Les campagnes, en Angleterre, offrent l'aspect d'une riche fertilité ; les arbres sont d'une beauté remarquable, les haies touffues et vivaces, les prairies d'une admirable verdure : ce qui m’a toujours frappée, c'est cette multitude de haies dont les terres sont entourées, et qui, vues d'une certaine distance, donnent à la campagne l'aspect d'un jardin potager, divisé en petites plates-bandes symétriquement encadrées de buis; je sais que des écrivains, auteurs de voyages pittoresques, ont prodigué les éloges à ces verdoyantes clôtures. Cependant, si on prend la peine d'analyser l'impression qu'elles produisent, on reconnaîtra qu'elles réduisent, par leur uniformité, un grand royaume aux proportions d'un parterre; ensuite elles privent la culture d'une immense étendue de terre, et dans un pays où le blé, les aliments de toute espèce sont toujours chers, où tant de personnes meurent de faim, dans un pays où les parcs des riches propriétaires et la nourriture de leurs chevaux de luxe enlèvent à la culture une grande portion du territoire, la perte de terrain qu'occasionnent les haies me parait être, en économie rurale, une faute très grave.
Voyage à Brighton de Flora Tristan (1840)
« Je ne crois pas qu'il existe au monde une manière de voyager plus désagréable et plus fatigante que par les diligences anglaises » se plaint Flora. Certes, elle sont rapides, mais inconfortables et dangereuses : « Je ne vois rien d'égal à l'inconfortabilité de ces places que le dos du chameau dans le désert ». Aurait-elle trouvé quelque chose à redire au train rutilant qui filait, avec moi à son bord, vers le Hampshire ?Je me tenais sur une terrasse baignée de soleil. Sous mes yeux s’étendait un grand champ où des lapins sauvages s’ébattaient. De temps en temps, une buse venait planer au dessus de leur joyeuse petite bande et troublait leurs jeux. Ils détalaient alors dans les fourrés, avant de revenir gambader parmi la luzerne une fois l’ombre du danger écartée. J’aurais pu rester toute la journée à observer ce petit manège. Il me suffisait de tourner légèrement la tête pour observer cette fois le ballet des corbeaux dans le champ voisin, quand ce n’était pas un faisan qui surgissait de la haie, un papillon jaune qui se posait sur une fleur, le joli chien flegmatique qui trottait vers un coin ombragé.

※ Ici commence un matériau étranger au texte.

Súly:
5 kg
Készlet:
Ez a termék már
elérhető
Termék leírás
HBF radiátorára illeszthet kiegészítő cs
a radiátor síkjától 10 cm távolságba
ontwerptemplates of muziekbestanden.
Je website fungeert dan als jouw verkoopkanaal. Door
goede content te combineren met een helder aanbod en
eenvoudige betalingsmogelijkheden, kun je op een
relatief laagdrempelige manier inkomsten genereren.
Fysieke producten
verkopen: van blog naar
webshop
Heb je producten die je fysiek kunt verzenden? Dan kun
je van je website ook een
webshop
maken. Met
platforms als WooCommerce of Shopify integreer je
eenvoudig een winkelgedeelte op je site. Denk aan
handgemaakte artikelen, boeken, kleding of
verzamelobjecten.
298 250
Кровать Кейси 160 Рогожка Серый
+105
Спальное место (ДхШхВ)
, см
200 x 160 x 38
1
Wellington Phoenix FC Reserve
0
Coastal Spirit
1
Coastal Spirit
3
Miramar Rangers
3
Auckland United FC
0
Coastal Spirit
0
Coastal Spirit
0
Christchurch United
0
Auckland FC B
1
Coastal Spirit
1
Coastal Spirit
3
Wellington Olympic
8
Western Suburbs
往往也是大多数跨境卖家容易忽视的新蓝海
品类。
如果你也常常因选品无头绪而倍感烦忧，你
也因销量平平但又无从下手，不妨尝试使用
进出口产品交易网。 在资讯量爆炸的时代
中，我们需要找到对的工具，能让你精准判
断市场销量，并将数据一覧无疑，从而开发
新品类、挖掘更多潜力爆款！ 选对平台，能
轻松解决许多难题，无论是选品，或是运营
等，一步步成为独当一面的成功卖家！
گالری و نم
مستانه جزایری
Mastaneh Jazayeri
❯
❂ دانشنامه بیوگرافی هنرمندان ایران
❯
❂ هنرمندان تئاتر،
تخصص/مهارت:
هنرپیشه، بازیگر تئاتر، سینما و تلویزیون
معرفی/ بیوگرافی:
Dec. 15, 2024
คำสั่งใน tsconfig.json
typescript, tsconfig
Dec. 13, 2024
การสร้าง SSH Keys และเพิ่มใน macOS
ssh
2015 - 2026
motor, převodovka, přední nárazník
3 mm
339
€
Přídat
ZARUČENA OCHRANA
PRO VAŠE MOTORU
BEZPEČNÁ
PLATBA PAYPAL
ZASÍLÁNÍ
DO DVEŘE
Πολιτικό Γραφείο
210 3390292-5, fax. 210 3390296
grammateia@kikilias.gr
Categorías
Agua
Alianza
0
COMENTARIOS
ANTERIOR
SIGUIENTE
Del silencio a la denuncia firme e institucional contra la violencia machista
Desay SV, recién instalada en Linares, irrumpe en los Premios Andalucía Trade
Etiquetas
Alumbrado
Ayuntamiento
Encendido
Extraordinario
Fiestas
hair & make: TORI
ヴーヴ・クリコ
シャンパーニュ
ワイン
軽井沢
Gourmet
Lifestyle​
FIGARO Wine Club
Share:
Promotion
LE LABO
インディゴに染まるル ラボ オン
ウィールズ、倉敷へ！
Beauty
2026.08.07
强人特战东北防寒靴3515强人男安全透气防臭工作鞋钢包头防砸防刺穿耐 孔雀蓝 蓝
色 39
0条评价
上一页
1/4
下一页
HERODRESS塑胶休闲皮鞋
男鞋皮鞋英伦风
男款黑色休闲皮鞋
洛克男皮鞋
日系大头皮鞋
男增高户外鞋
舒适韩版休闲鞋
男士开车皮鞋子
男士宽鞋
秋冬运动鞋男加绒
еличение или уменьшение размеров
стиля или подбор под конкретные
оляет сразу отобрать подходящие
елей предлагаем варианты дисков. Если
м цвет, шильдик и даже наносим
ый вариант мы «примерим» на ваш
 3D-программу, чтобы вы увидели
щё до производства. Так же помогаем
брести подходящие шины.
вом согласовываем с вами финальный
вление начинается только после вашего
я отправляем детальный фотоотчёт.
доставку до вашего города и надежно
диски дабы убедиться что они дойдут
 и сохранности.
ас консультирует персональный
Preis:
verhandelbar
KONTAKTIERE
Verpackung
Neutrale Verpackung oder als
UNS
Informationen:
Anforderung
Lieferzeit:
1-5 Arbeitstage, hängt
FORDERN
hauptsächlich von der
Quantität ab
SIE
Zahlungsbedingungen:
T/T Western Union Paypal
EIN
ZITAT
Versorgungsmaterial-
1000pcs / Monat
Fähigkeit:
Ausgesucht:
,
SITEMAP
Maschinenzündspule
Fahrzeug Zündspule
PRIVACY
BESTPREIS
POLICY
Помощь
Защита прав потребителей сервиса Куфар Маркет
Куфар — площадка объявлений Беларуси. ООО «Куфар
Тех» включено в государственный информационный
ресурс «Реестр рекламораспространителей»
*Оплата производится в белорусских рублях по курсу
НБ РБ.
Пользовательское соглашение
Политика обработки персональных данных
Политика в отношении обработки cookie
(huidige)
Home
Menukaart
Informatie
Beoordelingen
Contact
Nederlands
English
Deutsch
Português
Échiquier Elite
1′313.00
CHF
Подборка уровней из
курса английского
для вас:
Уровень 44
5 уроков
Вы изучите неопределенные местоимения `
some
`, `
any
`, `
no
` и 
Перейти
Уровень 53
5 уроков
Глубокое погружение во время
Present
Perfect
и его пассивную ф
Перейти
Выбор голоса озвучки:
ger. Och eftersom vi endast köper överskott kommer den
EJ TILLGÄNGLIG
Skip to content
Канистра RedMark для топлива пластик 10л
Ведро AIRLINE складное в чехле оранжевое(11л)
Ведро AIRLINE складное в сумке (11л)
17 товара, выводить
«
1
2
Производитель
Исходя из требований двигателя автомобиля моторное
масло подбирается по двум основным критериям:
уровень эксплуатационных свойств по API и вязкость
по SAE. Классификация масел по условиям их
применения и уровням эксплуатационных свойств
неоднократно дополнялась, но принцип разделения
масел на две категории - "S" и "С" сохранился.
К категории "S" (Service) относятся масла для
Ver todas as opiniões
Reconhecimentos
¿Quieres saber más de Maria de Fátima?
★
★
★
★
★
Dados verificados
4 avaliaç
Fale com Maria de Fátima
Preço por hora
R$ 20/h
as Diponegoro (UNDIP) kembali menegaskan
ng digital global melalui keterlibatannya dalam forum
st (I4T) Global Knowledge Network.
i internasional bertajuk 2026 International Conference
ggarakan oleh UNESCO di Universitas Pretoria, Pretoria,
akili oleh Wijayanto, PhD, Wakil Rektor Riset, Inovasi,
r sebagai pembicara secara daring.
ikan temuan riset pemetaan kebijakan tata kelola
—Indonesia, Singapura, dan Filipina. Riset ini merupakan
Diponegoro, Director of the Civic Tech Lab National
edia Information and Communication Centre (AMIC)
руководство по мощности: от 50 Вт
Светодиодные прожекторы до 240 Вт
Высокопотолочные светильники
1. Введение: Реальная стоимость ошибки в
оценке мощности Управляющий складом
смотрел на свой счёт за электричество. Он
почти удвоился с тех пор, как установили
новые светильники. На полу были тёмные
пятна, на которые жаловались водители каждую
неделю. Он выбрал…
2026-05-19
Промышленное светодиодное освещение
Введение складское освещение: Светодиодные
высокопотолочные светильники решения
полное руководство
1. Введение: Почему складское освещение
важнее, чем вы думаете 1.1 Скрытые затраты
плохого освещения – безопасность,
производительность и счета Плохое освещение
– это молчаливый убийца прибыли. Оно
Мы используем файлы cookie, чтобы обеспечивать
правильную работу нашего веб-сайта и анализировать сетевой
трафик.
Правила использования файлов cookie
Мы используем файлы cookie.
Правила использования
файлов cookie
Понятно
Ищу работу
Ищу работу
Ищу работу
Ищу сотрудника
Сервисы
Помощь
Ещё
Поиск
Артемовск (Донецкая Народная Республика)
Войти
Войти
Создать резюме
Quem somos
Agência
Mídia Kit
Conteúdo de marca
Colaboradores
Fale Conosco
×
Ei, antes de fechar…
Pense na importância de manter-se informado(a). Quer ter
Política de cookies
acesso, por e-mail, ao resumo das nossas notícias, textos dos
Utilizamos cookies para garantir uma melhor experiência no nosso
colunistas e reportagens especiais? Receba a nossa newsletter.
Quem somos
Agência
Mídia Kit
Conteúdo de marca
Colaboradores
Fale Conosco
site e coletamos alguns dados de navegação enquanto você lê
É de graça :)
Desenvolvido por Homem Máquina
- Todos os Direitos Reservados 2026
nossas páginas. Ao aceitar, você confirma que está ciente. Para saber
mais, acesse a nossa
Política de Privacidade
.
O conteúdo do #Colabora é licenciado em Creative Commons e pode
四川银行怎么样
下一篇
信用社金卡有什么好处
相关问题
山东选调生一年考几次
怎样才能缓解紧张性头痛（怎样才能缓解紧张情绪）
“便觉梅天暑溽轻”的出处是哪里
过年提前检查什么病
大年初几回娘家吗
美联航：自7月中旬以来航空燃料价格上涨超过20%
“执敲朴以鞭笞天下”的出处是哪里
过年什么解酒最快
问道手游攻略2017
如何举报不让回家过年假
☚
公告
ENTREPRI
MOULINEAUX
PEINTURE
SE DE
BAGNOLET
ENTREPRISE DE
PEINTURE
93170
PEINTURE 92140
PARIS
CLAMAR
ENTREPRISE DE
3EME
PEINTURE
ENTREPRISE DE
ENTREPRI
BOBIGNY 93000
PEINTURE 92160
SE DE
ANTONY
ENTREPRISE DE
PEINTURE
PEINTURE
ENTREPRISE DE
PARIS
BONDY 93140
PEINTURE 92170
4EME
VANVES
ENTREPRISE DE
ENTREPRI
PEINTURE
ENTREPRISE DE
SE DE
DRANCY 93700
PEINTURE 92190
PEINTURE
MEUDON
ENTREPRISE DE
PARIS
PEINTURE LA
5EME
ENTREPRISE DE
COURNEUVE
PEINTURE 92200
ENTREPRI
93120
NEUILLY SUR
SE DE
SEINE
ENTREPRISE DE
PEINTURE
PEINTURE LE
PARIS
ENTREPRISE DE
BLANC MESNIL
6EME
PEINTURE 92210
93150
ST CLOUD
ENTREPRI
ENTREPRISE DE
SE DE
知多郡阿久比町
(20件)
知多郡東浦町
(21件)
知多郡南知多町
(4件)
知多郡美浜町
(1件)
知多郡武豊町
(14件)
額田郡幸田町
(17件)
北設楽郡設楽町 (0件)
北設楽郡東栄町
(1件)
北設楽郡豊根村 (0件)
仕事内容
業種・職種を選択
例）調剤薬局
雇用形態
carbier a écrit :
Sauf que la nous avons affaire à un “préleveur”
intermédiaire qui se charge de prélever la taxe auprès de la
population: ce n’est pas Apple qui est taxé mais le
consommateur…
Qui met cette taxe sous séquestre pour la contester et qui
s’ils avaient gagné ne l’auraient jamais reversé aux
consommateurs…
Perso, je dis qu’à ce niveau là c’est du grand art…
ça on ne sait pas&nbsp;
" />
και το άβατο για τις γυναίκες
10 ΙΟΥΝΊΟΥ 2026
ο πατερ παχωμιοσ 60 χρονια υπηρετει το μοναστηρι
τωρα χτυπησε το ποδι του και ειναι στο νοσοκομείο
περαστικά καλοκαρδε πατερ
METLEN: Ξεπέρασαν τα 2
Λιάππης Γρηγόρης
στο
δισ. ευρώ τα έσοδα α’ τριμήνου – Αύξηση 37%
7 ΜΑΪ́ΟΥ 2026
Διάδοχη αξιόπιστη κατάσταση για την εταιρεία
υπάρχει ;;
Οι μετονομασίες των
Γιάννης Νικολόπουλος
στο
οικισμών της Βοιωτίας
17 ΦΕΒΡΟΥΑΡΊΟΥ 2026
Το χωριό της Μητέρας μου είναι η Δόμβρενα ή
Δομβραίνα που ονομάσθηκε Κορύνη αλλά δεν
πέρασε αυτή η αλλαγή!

Mes oreilles faisaient une cure de silence, ou plutôt de sons inhabituels. Inhabituel, les pattes traînantes du chien sur le carrelage de la terrasse ou le bruit mat des souliers sur l’herbe. Inhabituel, le bourdonnement des insectes, d’un aéroplane à basse altitude... Inhabituels et reposants.
C’est l’endroit idyllique, cette terrasse, pour lire et écrire, me suis-je dit alors, et l’idée de louer un cottage dans la campagne anglaise cet été a flotté dans mon esprit. Il y avait longtemps que je n’avais pas été comme ça, enveloppée, happée par le soleil. Quand soudain, comme pour parachever cette impression de bien être fou, par la fenêtre de la cuisine m’est parvenu le son fétiche qui me plonge dans l’enfance, dans l’insouciance, un son qui rassure, qui laisse miroiter rires et conversations animées, plaisirs conjugués de la table et de l’amitié.
Ce bruit c’est celui que font les assiettes quand on les sort d’un placard pour les poser sur la table du déjeuner: des chocs bruyants suivis du tintement cristallin du verre que l’assiette frôle au passage quand on la pose devant lui sur la table. C’est un son banal et quotidien mais qui a le pouvoir prodigieux de faire s’arrêter le temps et de lui donner une épaisseur moelleuse et régénératrice.
2 commentaires:
Quelle femme cette Flora!
Quel tableau aurait-elle dépeint de Papeete si Paul avait pu l'y emmener?
Je ne prefere pas y penser! Tu imagines passer des vacances avec une nenette comme elle?